Written task. Locate each line in the records below that contains the string "Total", matching case exactly, and copy those lines in full.

*** Data shown ***

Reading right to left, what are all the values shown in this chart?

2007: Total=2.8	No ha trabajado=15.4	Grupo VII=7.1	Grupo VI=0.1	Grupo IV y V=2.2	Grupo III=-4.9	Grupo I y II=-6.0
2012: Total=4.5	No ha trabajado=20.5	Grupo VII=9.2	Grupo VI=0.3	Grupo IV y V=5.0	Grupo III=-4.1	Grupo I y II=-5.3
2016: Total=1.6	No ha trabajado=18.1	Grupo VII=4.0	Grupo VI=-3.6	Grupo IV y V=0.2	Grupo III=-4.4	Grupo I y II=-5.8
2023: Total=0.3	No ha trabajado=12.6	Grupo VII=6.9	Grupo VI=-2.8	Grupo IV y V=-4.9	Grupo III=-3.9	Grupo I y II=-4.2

*** End of Data shown ***
*** Data shown ***

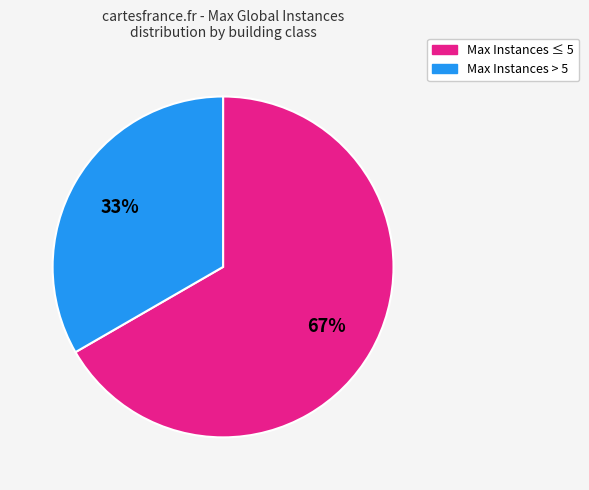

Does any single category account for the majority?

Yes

*** End of Data shown ***

Task result.
2007: Total=2.8	No ha trabajado=15.4	Grupo VII=7.1	Grupo VI=0.1	Grupo IV y V=2.2	Grupo III=-4.9	Grupo I y II=-6.0
2012: Total=4.5	No ha trabajado=20.5	Grupo VII=9.2	Grupo VI=0.3	Grupo IV y V=5.0	Grupo III=-4.1	Grupo I y II=-5.3
2016: Total=1.6	No ha trabajado=18.1	Grupo VII=4.0	Grupo VI=-3.6	Grupo IV y V=0.2	Grupo III=-4.4	Grupo I y II=-5.8
2023: Total=0.3	No ha trabajado=12.6	Grupo VII=6.9	Grupo VI=-2.8	Grupo IV y V=-4.9	Grupo III=-3.9	Grupo I y II=-4.2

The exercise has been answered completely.